Task directions >>
Copy exactly the last part of the entries, starting from the line with "328,243 L 397,264" and including the final line.

Extracted data entries:
=====
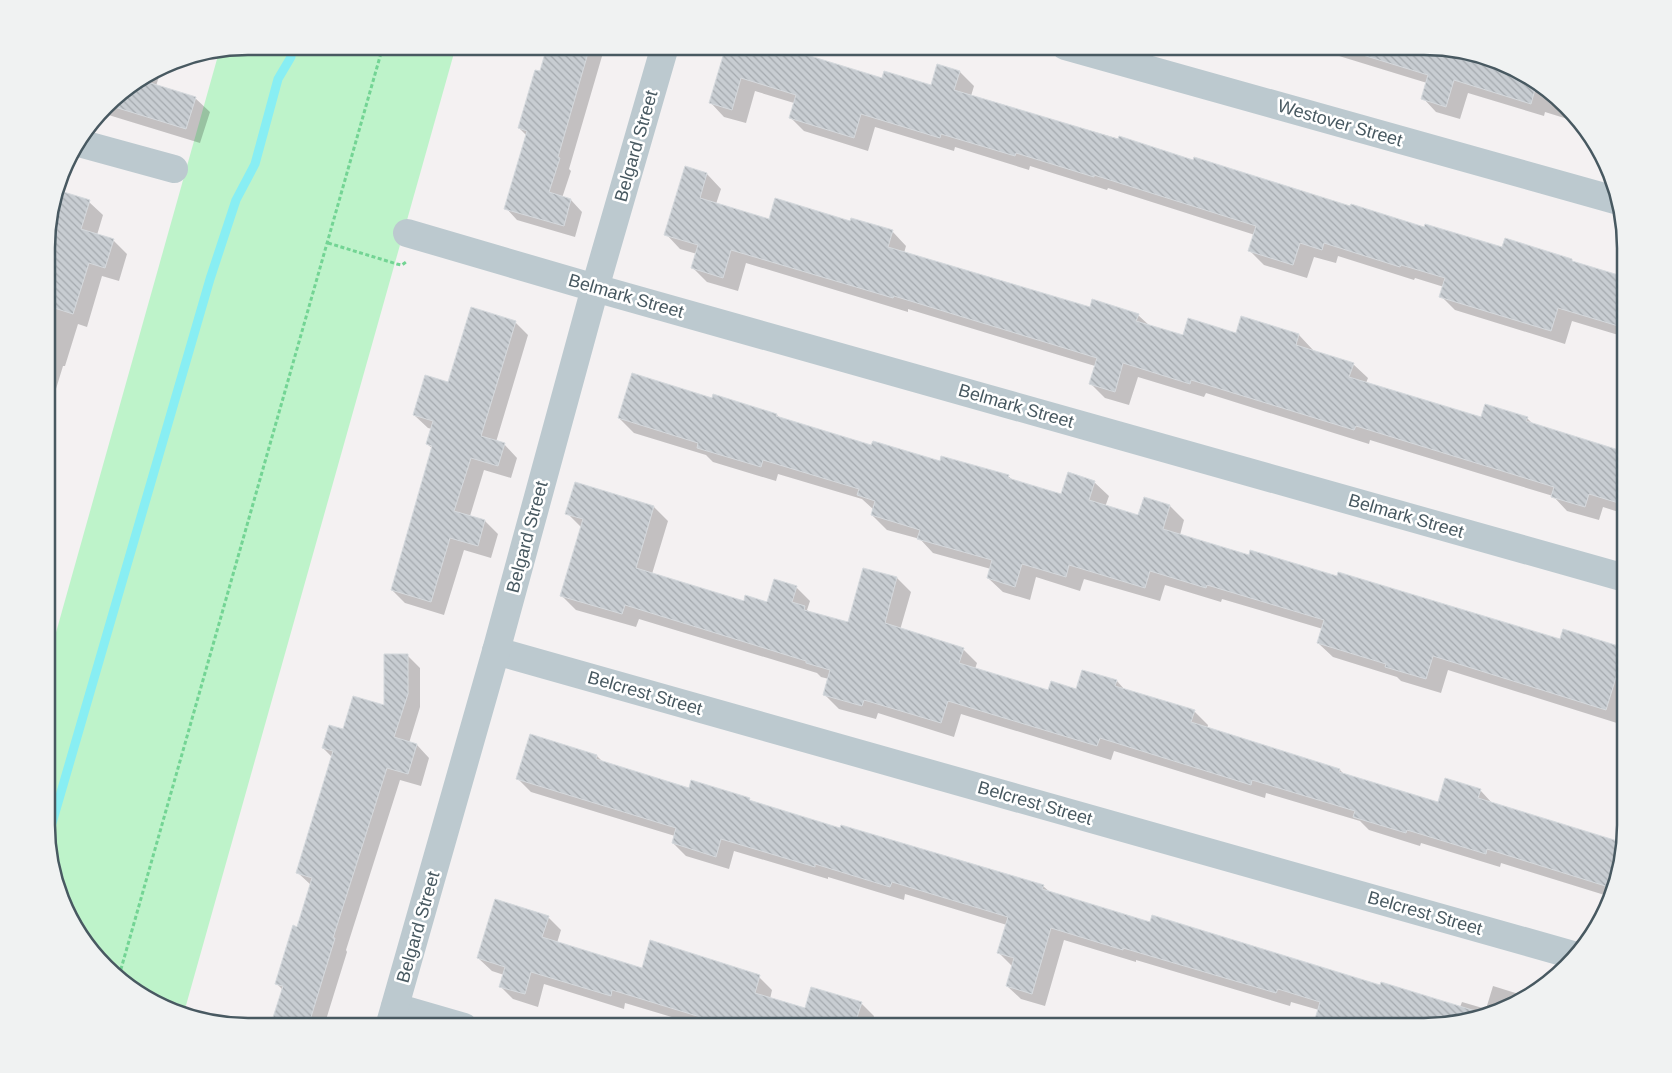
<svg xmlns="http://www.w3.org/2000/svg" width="1672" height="1073" font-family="Arial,sans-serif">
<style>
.green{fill:#bef3ca}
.shadow{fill:#0003}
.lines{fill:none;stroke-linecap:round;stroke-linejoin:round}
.stream{stroke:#88eef3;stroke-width:9}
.building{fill:url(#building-back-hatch);stroke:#d5d9dd}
.path{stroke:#73d494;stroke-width:3;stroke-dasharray:4 2.5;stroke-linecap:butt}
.street{stroke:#bcc9cf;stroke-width:28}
.labels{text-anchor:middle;stroke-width:5;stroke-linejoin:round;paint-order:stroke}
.street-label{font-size:18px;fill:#485961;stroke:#fff}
.rim{fill:none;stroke:#485961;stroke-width:2.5}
</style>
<defs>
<pattern id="building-back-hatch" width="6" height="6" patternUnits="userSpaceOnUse" patternTransform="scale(1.25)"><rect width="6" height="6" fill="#c8cdd2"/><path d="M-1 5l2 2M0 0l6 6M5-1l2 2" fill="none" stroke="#a4a9ae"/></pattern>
</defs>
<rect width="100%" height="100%" fill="#f4f1f2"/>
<path class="green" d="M 248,46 L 456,46 L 183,1016 L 136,993 L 80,937 L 48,851 L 48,661 L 219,52 Z"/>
<g class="shadow">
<path d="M 549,46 L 605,46 L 569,169 L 571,171 L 562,198 L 571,200 L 582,212 L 575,237 L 517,220 L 506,208 L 527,136 L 519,128 L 541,73 Z"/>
<path d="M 727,46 L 883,80 L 932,87 L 960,72 L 974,86 L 971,96 L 1425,228 L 1503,249 L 1506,240 L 1625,278 L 1625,337 L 1572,321 L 1565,344 L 1455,310 L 1441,296 L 1444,287 L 1415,278 L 1414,280 L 1338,256 L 1336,263 L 1314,257 L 1307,278 L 1264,265 L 1250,251 L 1255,235 L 1108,188 L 1107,190 L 1030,166 L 1029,170 L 955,147 L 954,151 L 875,127 L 868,151 L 804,131 L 790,117 L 794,103 L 755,91 L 746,123 L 724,117 L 710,102 Z"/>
<path d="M 1298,46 L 1425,46 L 1477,53 L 1536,80 L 1574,121 L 1545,112 L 1544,116 L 1468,93 L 1460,119 L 1436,112 L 1423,98 L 1427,83 L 1313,48 L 1313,51 Z"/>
<path d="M 162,67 L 156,86 L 195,98 L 210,112 L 200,143 L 102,113 L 115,96 Z"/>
<path d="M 707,174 L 721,189 L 716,204 L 770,220 L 851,222 L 892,231 L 906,246 L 904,253 L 1091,308 L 1138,315 L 1150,326 L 1184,337 L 1237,334 L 1242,318 L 1299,335 L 1313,350 L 1313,351 L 1353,364 L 1368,378 L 1366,383 L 1482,419 L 1527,418 L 1534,425 L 1620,451 L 1624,440 L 1625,440 L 1625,514 L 1603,507 L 1599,520 L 1567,511 L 1553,496 L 1370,440 L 1369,444 L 1206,393 L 1204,397 L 1138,377 L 1129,405 L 1105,398 L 1090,383 L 1095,366 L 908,309 L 908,312 L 746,263 L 738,291 L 707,282 L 693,268 L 697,254 L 680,249 L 666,234 Z"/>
<path d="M 57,192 L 89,202 L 103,215 L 97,235 L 114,241 L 127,254 L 119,281 L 102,276 L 87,327 L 78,324 L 65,366 L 63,366 L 48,415 L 48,222 Z"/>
<path d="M 515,322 L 528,335 L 496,442 L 504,444 L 517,458 L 511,478 L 484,470 L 470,516 L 485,521 L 498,534 L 491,558 L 464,550 L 444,615 L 405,603 L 392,590 L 433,449 L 427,444 L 432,429 L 428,428 L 414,415 Z"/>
<path d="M 713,399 L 777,415 L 781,419 L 872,447 L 1008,476 L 1014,481 L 1062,495 L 1094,482 L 1109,496 L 1105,507 L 1139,517 L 1145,498 L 1170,506 L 1184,520 L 1180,535 L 1250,557 L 1561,641 L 1624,649 L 1625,711 L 1620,724 L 1448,670 L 1441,693 L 1401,681 L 1397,677 L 1333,657 L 1318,643 L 1323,629 L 1222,599 L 1221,602 L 1165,585 L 1160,601 L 1084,579 L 1080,591 L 1036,577 L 1030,600 L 1003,592 L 988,578 L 991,569 L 933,553 L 920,539 L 887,530 L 872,515 L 874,510 L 862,499 L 778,474 L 776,481 L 713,462 L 706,455 L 634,433 L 619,418 Z"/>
<path d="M 576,483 L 654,507 L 668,521 L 652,574 L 744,602 L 768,603 L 796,587 L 810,601 L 807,610 L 810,613 L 849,624 L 864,569 L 897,578 L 911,592 L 900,630 L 963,649 L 977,663 L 975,669 L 1049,692 L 1077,691 L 1117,681 L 1125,690 L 1194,711 L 1208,725 L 1207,729 L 1340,770 L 1345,775 L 1438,804 L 1480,790 L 1493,804 L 1618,842 L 1623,827 L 1625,828 L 1625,838 L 1615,890 L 1611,899 L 1611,897 L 1501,863 L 1500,867 L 1421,843 L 1420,846 L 1369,830 L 1360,821 L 1266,793 L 1265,798 L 1114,751 L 1111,760 L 961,714 L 954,737 L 878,713 L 876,719 L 839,709 L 825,695 L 829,679 L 821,677 L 817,673 L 639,619 L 636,627 L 576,610 L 562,596 L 581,527 L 567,513 Z"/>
<path d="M 408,656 L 420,668 L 420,707 L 409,743 L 417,745 L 429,758 L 421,786 L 400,780 L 346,950 L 347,952 L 325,1023 L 329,1027 L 272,1027 L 283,990 L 276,983 L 298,928 L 311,885 L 297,872 L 332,757 L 323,748 L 344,731 L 385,707 Z"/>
<path d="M 597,756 L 604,763 L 689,789 L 749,799 L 753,803 L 841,829 L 1043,886 L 1050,892 L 1150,923 L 1460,1007 L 1462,1002 L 1486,1009 L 1493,986 L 1528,997 L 1525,1000 L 1437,1026 L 1314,1026 L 1319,1010 L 1291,1002 L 1290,1006 L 1136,960 L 1136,962 L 1064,940 L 1045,1006 L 1021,999 L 1007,986 L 1012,966 L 999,953 L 1007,925 L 905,894 L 904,900 L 828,877 L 828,879 L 734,851 L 729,869 L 686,856 L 673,843 L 675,836 L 531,792 L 518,779 Z"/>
<path d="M 548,917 L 561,930 L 557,943 L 643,969 L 759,977 L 772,990 L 770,999 L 806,1009 L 861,1003 L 874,1016 L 871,1027 L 705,1027 L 625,1003 L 624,1009 L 544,984 L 538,1007 L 513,999 L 500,986 L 504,975 L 492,971 L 478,958 Z"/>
</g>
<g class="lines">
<path class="stream" d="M 48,837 L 210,279 L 236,200 L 255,164 L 278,79 L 291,57 L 291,46"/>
</g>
<g class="building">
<path d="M 547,46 L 590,46 L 558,157 L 560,158 L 549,192 L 571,199 L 564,226 L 504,209 L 527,131 L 518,128 L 535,70 L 540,71 Z"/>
<path d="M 726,46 L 783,46 L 798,51 L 797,52 L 882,78 L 884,71 L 931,85 L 937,64 L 960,71 L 954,90 L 1118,139 L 1119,136 L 1193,160 L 1194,157 L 1350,206 L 1351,204 L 1424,227 L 1425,224 L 1502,247 L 1505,238 L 1572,259 L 1572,261 L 1625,277 L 1625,328 L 1558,308 L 1551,331 L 1439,297 L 1445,278 L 1401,265 L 1400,267 L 1324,243 L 1322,250 L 1300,243 L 1293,265 L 1248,251 L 1256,226 L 1094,175 L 1094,177 L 1016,153 L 1015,156 L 941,134 L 940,138 L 861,114 L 854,138 L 789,118 L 796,95 L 741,78 L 732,110 L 709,103 Z"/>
<path d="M 1354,46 L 1425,46 L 1477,53 L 1537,82 L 1531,104 L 1454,80 L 1446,107 L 1421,99 L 1428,75 L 1353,52 Z"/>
<path d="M 141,80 L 196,97 L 186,129 L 108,105 L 115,96 Z"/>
<path d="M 685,166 L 707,173 L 700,198 L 769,219 L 775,198 L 850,221 L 851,218 L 893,230 L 888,247 L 1090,307 L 1092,299 L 1139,314 L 1136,321 L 1183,335 L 1188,318 L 1236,333 L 1241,316 L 1299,334 L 1296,345 L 1354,363 L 1349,377 L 1481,417 L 1485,404 L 1528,417 L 1526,421 L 1625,452 L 1625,505 L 1589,494 L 1585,507 L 1551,497 L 1554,487 L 1356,426 L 1354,430 L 1191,380 L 1190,384 L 1123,363 L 1115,392 L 1089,384 L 1097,358 L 894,296 L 893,298 L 731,250 L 723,278 L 691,268 L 698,245 L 664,235 Z"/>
<path d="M 57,190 L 90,200 L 81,229 L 114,239 L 105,268 L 89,263 L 73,314 L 48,306 L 48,222 Z"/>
<path d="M 471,307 L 516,321 L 481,436 L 505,443 L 498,466 L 471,458 L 454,511 L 485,520 L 478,546 L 450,538 L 431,602 L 391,590 L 432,446 L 426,444 L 433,421 L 413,415 L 425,375 L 448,382 Z"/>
<path d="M 632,373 L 712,398 L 713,394 L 777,414 L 776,416 L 871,445 L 873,441 L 940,461 L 941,456 L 1009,475 L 1008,478 L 1061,494 L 1068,472 L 1095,481 L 1089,500 L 1138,515 L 1144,497 L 1170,505 L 1163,529 L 1249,555 L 1250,550 L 1337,576 L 1338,572 L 1560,639 L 1563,629 L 1625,648 L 1606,710 L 1433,656 L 1426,679 L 1385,667 L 1386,664 L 1317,643 L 1324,620 L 1207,585 L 1206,588 L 1150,571 L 1145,588 L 1069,565 L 1066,577 L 1022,564 L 1015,587 L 987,578 L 992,560 L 917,539 L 920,530 L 871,515 L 875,501 L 857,495 L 859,489 L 763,460 L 761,467 L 697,448 L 698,443 L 618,418 Z"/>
<path d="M 575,482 L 654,506 L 636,568 L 744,601 L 745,595 L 767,602 L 774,579 L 797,586 L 792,602 L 805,606 L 804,610 L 848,622 L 863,568 L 897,577 L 885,623 L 964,648 L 959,663 L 1048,690 L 1051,681 L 1076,689 L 1082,670 L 1117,680 L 1115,686 L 1195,710 L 1191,722 L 1340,769 L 1339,772 L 1438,802 L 1445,778 L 1481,789 L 1478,798 L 1624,843 L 1615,889 L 1487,849 L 1486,854 L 1407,830 L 1406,833 L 1353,817 L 1355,811 L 1252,780 L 1251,785 L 1100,738 L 1097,746 L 948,701 L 941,723 L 864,700 L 862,706 L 823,695 L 830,670 L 806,663 L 806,661 L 625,605 L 622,614 L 560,596 L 583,519 L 565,514 Z"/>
<path d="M 384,654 L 408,654 L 408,694 L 394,737 L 417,744 L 408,774 L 387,768 L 333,938 L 335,938 L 308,1027 L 270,1027 L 283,986 L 275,984 L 293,925 L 297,927 L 312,878 L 296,873 L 333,751 L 322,748 L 329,725 L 343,729 L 353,696 L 384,705 Z"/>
<path d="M 530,734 L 597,755 L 596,759 L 689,788 L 691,780 L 750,798 L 749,800 L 840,828 L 841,825 L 1044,885 L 1042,889 L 1150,922 L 1152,915 L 1380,985 L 1381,982 L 1482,1013 L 1437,1026 L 1313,1026 L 1320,1002 L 1278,989 L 1276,993 L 1123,948 L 1123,950 L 1051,928 L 1032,994 L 1006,986 L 1014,958 L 997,953 L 1008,917 L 892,882 L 890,887 L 815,864 L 815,867 L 721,839 L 716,857 L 672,843 L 676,828 L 516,779 Z"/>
<path d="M 495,899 L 549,916 L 542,937 L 642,968 L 650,940 L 760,975 L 755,993 L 805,1008 L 811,987 L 862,1002 L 854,1027 L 733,1027 L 612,990 L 611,996 L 531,972 L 525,994 L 499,987 L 505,967 L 477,958 Z"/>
</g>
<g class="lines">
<g class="path">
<path d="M 328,243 L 397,264 L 402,265 L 406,262"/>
<path d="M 119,976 L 383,46"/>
</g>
<g class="street">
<path d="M 1065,46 L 1615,200"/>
<path d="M 79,143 L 174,169"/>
<path d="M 407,233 L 595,288 L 1625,578"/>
<path d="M 496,651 L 1573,955"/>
<path d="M 395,1007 L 464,1027"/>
<path d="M 389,1027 L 496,651 L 595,288 L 665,46"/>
</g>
</g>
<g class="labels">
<g class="street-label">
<text transform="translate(1340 123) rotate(16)" y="6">Westover Street</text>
<text transform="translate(636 146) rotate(-74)" y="6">Belgard Street</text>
<text transform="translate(626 296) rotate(16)" y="6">Belmark Street</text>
<text transform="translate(1016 406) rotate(16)" y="6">Belmark Street</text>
<text transform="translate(1406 516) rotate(16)" y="6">Belmark Street</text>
<text transform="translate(527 537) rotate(-75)" y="6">Belgard Street</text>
<text transform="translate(645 693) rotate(16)" y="6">Belcrest Street</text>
<text transform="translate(1035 803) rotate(16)" y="6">Belcrest Street</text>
<text transform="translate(1425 913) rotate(16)" y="6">Belcrest Street</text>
<text transform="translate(418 927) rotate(-74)" y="6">Belgard Street</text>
</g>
</g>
<path d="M0 0H1672V1073H0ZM248 55H1424A193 193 0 0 1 1617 248V825A193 193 0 0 1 1424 1018H248A193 193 0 0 1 55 825V248A193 193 0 0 1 248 55Z" fill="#f0f2f2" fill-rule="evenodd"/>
<path class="rim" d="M248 55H1424A193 193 0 0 1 1617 248V825A193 193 0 0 1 1424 1018H248A193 193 0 0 1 55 825V248A193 193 0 0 1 248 55Z"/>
</svg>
=====
Reply to the task >>
<path d="M 328,243 L 397,264 L 402,265 L 406,262"/>
<path d="M 119,976 L 383,46"/>
</g>
<g class="street">
<path d="M 1065,46 L 1615,200"/>
<path d="M 79,143 L 174,169"/>
<path d="M 407,233 L 595,288 L 1625,578"/>
<path d="M 496,651 L 1573,955"/>
<path d="M 395,1007 L 464,1027"/>
<path d="M 389,1027 L 496,651 L 595,288 L 665,46"/>
</g>
</g>
<g class="labels">
<g class="street-label">
<text transform="translate(1340 123) rotate(16)" y="6">Westover Street</text>
<text transform="translate(636 146) rotate(-74)" y="6">Belgard Street</text>
<text transform="translate(626 296) rotate(16)" y="6">Belmark Street</text>
<text transform="translate(1016 406) rotate(16)" y="6">Belmark Street</text>
<text transform="translate(1406 516) rotate(16)" y="6">Belmark Street</text>
<text transform="translate(527 537) rotate(-75)" y="6">Belgard Street</text>
<text transform="translate(645 693) rotate(16)" y="6">Belcrest Street</text>
<text transform="translate(1035 803) rotate(16)" y="6">Belcrest Street</text>
<text transform="translate(1425 913) rotate(16)" y="6">Belcrest Street</text>
<text transform="translate(418 927) rotate(-74)" y="6">Belgard Street</text>
</g>
</g>
<path d="M0 0H1672V1073H0ZM248 55H1424A193 193 0 0 1 1617 248V825A193 193 0 0 1 1424 1018H248A193 193 0 0 1 55 825V248A193 193 0 0 1 248 55Z" fill="#f0f2f2" fill-rule="evenodd"/>
<path class="rim" d="M248 55H1424A193 193 0 0 1 1617 248V825A193 193 0 0 1 1424 1018H248A193 193 0 0 1 55 825V248A193 193 0 0 1 248 55Z"/>
</svg>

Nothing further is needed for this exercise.